These Cadbury Mini Egg Cookies are a delightful treat featuring a soft and chewy cookie base loaded with chopped Cadbury Mini Eggs and topped with whole or halved Mini Eggs for a colorful, festive finish. Perfect for Easter or any candy-lover’s craving, these cookies combine classic vanilla sugar cookie flavors with the crunchy, chocolaty goodness of Cadbury Mini Eggs.


Ingredients

Scale

Cookie Dough

  • ½ cup (113g) unsalted butter, softened
  • ¾ cup (150g) granulated sugar
  • 1 large egg, at room temperature
  • 1 teaspoon vanilla extract
  • 1 ½ cups (180g) all-purpose flour
  • 1 tablespoon cornstarch
  • ½ teaspoon baking soda
  • ½ teaspoon salt
  • ½ cup chopped Mini Eggs

Topping

  • ½ cup whole, halved, or roughly chopped Mini Eggs for topping


Instructions

  1. Preheat the Oven: Set your oven to 350°F (175°C) and line a baking sheet with parchment paper to prevent sticking and ensure even baking.
  2. Cream Butter and Sugar: In a large mixing bowl, use a hand mixer or stand mixer to cream together the softened unsalted butter and granulated sugar until the mixture is light, fluffy, and pale in color, which usually takes about 2-3 minutes.
  3. Add Egg and Vanilla: Beat in the large room temperature egg and vanilla extract until well combined, ensuring the batter is smooth and glossy.
  4. Mix Dry Ingredients: In a separate bowl, whisk together the all-purpose flour, cornstarch, baking soda, and salt to evenly distribute the leavening agents and salt.
  5. Combine Wet and Dry: Gradually add the dry ingredients to the wet mixture, mixing on low speed until just combined; avoid overmixing to keep the cookies tender.
  6. Fold in Chopped Mini Eggs: Gently fold in the ½ cup of chopped Mini Eggs, distributing them evenly throughout the cookie dough without crushing them too much.
  7. Shape Cookies: Using a cookie scoop or tablespoon, portion the dough onto the prepared baking sheet, spacing cookies about 2 inches apart.

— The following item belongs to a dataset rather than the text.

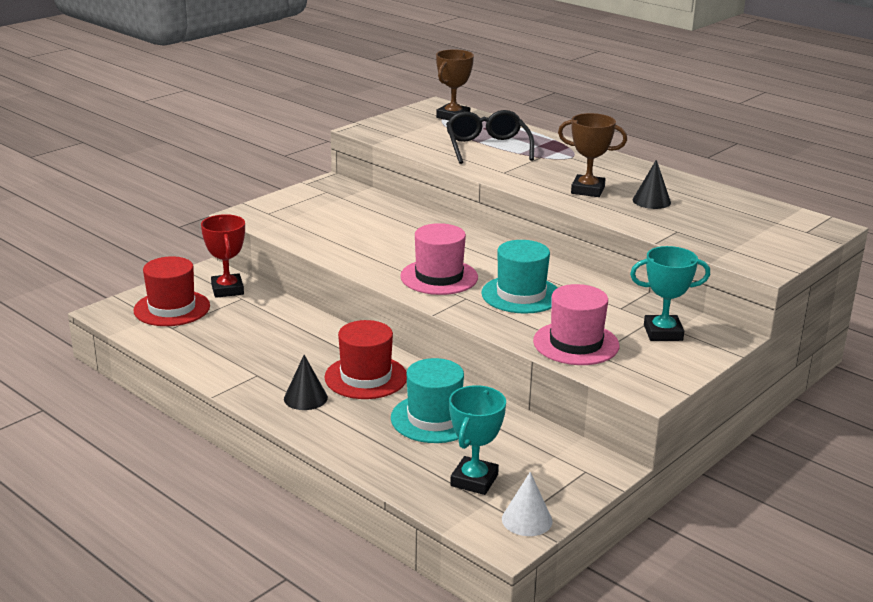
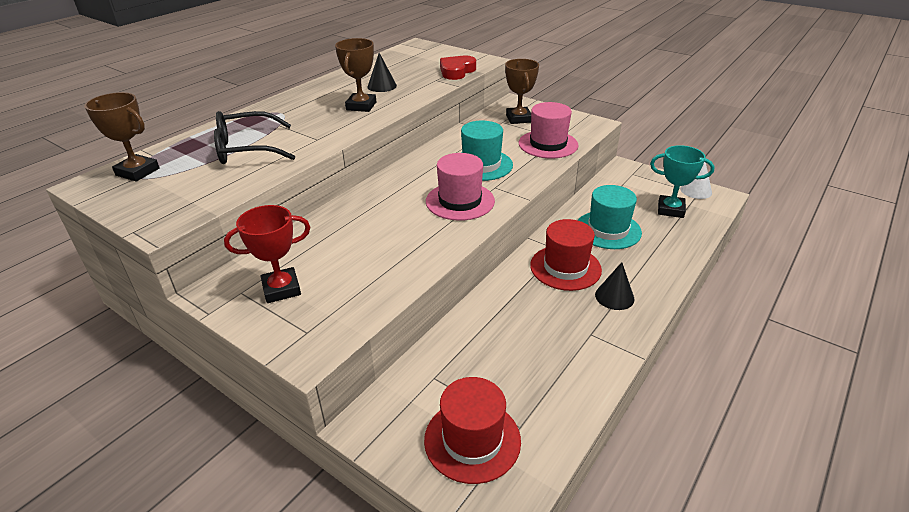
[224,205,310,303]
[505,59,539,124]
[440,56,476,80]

Slightly press a whole, halved, or roughly chopped Mini Egg on top of each cookie for decoration.
  8. Bake the Cookies: Place the baking sheet in the preheated oven and bake for 10-12 minutes, or until the edges are lightly golden but the centers remain soft.
  9. Cool Cookies: Remove the baking sheet from the oven and allow the cookies to cool on the sheet for 5 minutes before transferring them to a wire rack to cool completely. This helps the cookies set properly and prevents breakage.
  10. Serve and Enjoy: Once cooled, serve these charming Cadbury Mini Egg Cookies with a glass of milk or your favorite hot beverage and enjoy their festive, sweet crunch.

Notes

  • For best results, use eggs and butter at room temperature to ensure proper mixing and texture.
  • Do not overbake; cookies should be soft in the middle as they firm up while cooling.
  • Store cookies in an airtight container at room temperature for up to 5 days for optimal freshness.
  • You can freeze the cookie dough balls before baking for up to 3 months; bake directly from frozen adding 1-2 minutes to the baking time.
  • Mini Eggs can be swapped with similar candy-coated chocolates for a different flavor twist.